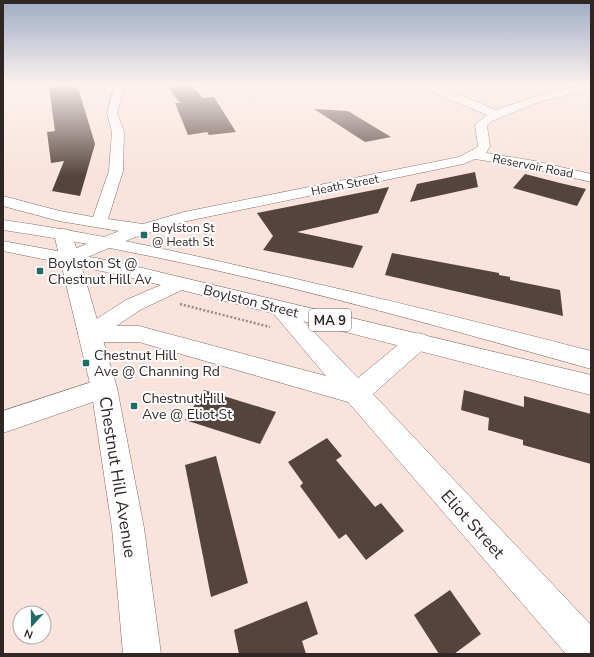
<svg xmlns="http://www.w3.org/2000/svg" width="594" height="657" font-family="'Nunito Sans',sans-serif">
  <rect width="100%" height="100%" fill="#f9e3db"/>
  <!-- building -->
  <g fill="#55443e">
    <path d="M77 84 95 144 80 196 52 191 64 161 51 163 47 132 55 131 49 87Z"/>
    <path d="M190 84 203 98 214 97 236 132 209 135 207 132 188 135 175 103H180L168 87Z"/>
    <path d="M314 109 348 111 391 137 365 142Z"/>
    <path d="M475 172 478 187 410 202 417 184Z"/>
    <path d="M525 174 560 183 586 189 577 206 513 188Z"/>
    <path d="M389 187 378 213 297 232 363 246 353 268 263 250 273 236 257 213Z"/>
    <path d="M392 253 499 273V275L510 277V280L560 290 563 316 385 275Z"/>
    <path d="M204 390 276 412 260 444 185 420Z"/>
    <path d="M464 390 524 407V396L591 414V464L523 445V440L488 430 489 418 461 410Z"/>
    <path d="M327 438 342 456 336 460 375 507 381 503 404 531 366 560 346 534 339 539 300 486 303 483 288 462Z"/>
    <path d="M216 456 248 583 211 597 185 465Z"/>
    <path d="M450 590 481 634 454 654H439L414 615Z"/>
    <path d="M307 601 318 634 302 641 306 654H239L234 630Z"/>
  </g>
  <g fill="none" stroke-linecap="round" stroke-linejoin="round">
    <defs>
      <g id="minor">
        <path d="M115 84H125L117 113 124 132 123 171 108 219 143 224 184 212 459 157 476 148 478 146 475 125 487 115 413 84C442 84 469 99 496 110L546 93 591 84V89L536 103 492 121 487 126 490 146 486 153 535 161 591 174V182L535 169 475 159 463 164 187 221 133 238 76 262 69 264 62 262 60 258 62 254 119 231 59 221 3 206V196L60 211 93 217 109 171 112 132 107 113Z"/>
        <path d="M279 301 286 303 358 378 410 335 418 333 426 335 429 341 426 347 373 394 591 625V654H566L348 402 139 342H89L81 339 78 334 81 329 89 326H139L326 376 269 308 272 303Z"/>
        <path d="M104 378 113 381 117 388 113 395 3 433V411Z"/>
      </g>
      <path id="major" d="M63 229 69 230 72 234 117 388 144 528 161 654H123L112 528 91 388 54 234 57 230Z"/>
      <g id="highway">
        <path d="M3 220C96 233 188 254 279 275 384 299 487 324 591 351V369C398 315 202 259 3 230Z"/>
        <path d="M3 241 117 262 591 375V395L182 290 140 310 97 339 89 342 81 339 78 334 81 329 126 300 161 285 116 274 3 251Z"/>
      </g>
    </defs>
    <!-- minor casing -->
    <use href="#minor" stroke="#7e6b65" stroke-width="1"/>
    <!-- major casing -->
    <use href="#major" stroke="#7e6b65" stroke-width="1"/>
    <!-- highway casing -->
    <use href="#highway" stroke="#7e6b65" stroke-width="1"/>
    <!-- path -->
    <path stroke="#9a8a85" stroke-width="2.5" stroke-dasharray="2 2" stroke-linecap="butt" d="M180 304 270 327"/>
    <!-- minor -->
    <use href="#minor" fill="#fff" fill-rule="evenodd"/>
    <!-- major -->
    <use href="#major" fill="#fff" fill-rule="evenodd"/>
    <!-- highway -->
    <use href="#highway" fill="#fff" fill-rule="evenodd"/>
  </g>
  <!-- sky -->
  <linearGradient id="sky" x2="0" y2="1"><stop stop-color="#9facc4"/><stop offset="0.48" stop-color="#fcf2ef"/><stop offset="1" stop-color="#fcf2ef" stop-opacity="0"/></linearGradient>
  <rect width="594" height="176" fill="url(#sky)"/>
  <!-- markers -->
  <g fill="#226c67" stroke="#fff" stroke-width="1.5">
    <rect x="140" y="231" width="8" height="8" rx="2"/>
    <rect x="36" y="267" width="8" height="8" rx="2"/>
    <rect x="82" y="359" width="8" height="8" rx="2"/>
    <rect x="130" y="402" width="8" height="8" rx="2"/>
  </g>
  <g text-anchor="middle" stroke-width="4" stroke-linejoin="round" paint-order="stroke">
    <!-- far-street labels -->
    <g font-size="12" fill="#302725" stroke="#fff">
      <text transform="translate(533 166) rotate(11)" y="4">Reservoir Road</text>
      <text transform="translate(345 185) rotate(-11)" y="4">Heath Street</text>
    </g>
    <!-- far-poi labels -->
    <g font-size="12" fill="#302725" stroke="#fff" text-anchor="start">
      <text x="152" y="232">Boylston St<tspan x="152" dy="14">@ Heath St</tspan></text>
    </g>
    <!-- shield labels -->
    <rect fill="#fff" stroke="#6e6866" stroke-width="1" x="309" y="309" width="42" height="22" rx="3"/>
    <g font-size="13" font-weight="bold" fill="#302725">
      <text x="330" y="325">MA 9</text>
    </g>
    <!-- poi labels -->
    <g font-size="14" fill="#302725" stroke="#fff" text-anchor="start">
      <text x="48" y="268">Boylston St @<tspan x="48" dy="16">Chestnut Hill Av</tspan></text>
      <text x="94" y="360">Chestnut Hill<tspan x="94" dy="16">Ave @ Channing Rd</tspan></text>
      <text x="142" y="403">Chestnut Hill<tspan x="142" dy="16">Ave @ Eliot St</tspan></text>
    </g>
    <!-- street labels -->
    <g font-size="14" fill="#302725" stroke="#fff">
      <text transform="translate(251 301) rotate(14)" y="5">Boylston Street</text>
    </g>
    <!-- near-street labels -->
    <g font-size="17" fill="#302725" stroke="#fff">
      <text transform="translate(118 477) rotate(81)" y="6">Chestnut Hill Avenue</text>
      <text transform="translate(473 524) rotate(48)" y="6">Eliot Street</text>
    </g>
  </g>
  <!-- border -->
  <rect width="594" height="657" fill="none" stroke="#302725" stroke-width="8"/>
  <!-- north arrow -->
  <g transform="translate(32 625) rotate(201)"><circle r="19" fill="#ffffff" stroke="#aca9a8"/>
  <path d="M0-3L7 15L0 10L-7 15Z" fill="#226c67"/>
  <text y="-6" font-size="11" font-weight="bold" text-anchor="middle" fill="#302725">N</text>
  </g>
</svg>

# # #

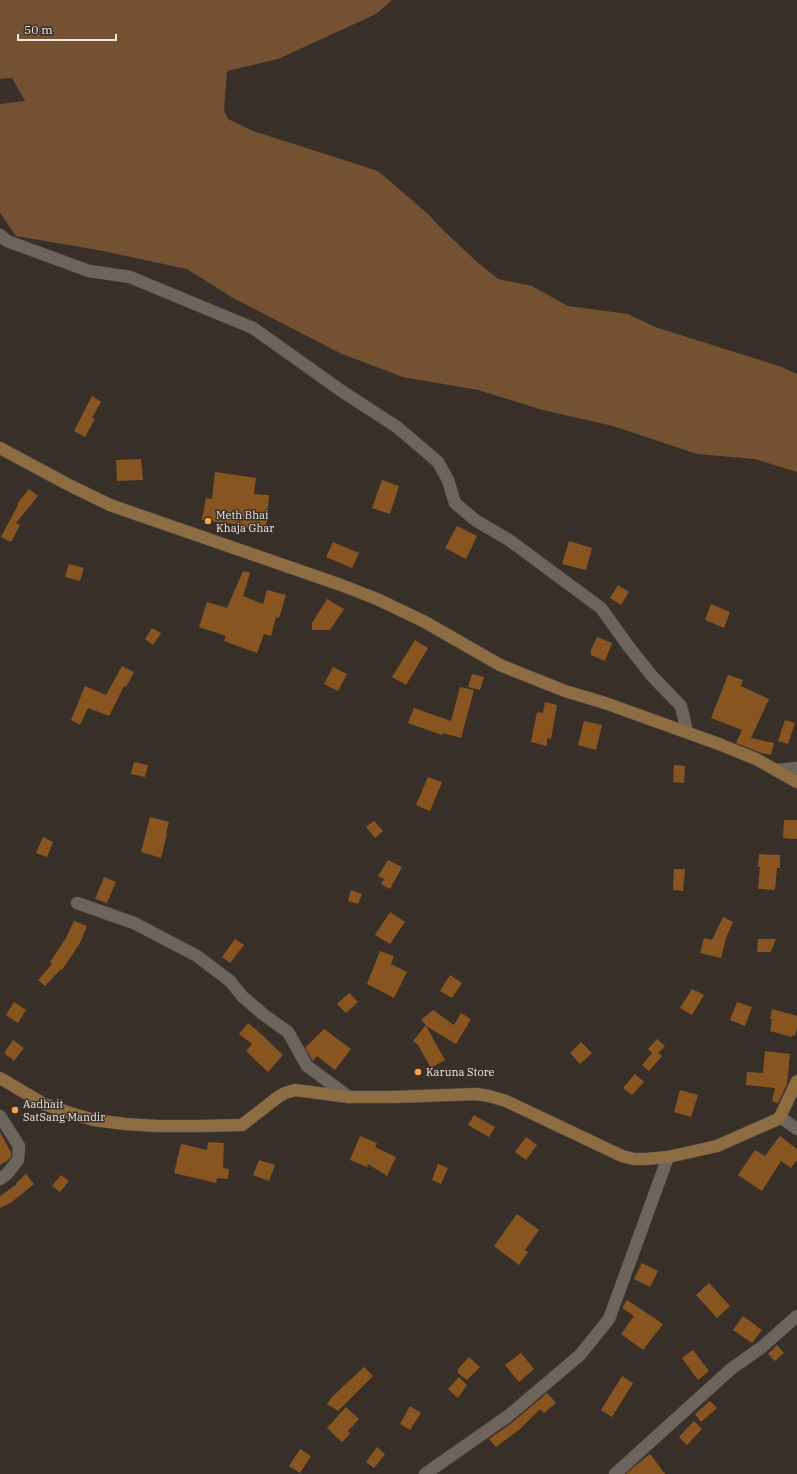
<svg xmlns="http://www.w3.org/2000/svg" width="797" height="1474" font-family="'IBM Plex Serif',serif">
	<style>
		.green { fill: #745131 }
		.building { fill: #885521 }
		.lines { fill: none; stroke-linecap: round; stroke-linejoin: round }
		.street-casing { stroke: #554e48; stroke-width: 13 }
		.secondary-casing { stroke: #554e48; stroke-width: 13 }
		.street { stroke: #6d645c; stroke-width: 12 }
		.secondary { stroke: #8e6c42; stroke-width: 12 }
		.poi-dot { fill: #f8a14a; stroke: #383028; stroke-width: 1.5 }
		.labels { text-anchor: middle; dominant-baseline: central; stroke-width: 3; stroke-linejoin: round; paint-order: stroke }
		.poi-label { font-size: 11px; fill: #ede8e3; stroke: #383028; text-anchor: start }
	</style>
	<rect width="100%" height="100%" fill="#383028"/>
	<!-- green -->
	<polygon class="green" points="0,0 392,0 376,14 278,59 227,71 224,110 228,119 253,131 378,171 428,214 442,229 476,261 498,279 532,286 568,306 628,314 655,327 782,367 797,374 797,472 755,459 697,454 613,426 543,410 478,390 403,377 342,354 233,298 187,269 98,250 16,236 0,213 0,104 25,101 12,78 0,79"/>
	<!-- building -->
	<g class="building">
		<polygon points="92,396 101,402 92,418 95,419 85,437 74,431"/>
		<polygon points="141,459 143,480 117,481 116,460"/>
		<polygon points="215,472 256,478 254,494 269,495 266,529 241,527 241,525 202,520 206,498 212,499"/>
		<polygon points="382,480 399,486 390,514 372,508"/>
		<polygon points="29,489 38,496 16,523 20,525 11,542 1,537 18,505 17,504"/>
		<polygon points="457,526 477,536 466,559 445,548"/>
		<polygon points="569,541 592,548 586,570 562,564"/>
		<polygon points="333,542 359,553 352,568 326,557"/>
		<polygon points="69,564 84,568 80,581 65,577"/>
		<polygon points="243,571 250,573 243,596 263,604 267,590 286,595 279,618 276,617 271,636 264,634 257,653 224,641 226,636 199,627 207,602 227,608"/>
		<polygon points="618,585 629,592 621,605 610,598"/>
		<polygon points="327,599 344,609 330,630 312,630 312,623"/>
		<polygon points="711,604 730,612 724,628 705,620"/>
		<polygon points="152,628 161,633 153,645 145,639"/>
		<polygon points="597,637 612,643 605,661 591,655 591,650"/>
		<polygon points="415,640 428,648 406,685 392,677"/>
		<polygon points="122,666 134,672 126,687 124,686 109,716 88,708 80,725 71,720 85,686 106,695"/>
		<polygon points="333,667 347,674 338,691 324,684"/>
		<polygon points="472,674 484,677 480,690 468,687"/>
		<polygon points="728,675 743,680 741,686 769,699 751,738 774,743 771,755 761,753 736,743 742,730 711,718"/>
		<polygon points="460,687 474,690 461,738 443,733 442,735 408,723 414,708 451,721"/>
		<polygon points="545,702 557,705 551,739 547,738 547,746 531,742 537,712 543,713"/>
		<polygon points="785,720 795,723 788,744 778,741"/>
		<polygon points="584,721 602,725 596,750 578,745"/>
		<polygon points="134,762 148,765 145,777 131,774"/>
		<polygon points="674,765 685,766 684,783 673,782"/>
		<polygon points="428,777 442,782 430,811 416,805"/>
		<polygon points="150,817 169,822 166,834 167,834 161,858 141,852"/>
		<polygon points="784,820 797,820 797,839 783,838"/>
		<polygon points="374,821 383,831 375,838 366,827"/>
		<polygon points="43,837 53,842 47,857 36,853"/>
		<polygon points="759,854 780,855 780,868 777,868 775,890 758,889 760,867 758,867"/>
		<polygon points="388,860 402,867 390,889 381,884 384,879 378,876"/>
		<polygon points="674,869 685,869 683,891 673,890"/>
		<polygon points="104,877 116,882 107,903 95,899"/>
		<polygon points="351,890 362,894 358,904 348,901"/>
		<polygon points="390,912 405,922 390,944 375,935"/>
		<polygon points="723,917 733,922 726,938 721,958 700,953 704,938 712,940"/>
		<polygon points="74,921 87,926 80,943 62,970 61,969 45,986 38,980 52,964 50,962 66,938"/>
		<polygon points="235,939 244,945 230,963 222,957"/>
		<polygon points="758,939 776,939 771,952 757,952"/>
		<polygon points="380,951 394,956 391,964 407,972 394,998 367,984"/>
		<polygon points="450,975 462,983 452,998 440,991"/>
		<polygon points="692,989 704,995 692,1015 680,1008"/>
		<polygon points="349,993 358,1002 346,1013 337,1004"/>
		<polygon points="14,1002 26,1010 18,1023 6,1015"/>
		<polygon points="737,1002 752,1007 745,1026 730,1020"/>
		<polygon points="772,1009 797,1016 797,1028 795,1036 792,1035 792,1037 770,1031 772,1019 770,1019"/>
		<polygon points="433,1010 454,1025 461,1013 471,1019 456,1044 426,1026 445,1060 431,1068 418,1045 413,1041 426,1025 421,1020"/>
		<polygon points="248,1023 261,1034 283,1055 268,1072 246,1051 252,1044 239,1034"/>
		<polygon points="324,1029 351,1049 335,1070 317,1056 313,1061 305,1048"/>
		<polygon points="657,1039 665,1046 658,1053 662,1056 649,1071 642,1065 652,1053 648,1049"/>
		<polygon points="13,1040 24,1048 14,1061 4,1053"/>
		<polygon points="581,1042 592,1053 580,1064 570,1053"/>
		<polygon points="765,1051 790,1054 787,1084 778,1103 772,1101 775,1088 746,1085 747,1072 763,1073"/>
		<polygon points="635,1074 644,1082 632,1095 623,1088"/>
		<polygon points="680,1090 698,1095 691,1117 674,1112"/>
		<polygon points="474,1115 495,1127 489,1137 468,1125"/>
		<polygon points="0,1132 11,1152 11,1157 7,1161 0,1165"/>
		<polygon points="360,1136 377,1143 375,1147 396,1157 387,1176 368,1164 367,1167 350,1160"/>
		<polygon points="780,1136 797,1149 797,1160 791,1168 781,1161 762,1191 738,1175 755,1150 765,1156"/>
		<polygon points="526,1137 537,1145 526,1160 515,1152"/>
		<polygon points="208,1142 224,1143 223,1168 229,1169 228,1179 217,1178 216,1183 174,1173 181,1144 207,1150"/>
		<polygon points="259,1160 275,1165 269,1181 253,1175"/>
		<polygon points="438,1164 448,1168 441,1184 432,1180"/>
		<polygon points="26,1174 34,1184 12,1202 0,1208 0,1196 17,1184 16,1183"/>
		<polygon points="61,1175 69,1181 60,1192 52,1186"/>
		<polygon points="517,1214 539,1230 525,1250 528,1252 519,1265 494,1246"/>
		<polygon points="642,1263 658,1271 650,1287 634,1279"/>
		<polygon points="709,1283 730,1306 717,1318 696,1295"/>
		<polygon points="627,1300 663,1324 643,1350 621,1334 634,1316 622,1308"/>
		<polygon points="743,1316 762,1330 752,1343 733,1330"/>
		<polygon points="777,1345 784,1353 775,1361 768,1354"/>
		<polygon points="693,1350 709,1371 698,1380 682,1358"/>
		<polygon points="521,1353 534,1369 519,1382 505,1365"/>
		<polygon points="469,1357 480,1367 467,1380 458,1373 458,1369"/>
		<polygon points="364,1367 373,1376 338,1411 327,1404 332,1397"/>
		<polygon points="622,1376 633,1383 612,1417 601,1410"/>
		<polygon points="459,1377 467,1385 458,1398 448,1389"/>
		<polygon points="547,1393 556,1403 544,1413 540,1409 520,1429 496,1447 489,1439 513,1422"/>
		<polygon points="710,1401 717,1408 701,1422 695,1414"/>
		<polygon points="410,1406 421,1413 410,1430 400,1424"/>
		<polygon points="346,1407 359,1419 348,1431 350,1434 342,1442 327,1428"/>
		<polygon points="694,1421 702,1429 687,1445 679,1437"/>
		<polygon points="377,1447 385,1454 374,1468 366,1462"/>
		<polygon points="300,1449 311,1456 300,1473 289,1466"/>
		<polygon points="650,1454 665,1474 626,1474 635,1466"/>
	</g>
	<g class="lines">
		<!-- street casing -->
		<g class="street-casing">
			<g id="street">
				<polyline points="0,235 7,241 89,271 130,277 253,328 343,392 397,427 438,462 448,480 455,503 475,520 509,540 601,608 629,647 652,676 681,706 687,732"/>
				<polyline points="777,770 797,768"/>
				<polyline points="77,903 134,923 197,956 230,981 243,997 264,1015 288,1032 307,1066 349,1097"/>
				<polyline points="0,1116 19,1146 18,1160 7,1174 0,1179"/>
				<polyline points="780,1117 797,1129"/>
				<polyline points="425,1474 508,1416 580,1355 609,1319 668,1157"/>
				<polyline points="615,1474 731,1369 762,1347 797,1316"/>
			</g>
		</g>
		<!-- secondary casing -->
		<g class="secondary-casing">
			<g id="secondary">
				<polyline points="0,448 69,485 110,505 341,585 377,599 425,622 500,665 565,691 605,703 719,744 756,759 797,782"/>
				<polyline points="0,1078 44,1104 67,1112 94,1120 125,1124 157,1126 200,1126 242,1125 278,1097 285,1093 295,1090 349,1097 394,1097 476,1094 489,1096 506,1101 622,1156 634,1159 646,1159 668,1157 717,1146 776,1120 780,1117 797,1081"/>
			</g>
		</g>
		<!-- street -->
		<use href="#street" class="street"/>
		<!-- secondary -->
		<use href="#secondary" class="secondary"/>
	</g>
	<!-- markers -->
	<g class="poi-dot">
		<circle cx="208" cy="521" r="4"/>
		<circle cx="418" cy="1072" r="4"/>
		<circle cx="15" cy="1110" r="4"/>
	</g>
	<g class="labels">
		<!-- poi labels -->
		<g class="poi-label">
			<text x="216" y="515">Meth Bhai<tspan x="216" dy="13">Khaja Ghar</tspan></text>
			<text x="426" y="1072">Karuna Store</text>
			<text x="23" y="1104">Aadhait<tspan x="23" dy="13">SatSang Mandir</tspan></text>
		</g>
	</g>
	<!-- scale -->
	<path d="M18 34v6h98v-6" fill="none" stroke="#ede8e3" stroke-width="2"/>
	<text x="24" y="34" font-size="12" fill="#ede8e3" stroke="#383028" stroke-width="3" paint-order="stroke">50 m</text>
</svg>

# # #

* Your goal *
Every line in the records above that contains the word "middle" should be copied out.

* Written solution *
  <g text-anchor="middle" stroke-width="4" stroke-linejoin="round" paint-order="stroke">
  <text y="-6" font-size="11" font-weight="bold" text-anchor="middle" fill="#302725">N</text>
		.labels { text-anchor: middle; dominant-baseline: central; stroke-width: 3; stroke-linejoin: round; paint-order: stroke }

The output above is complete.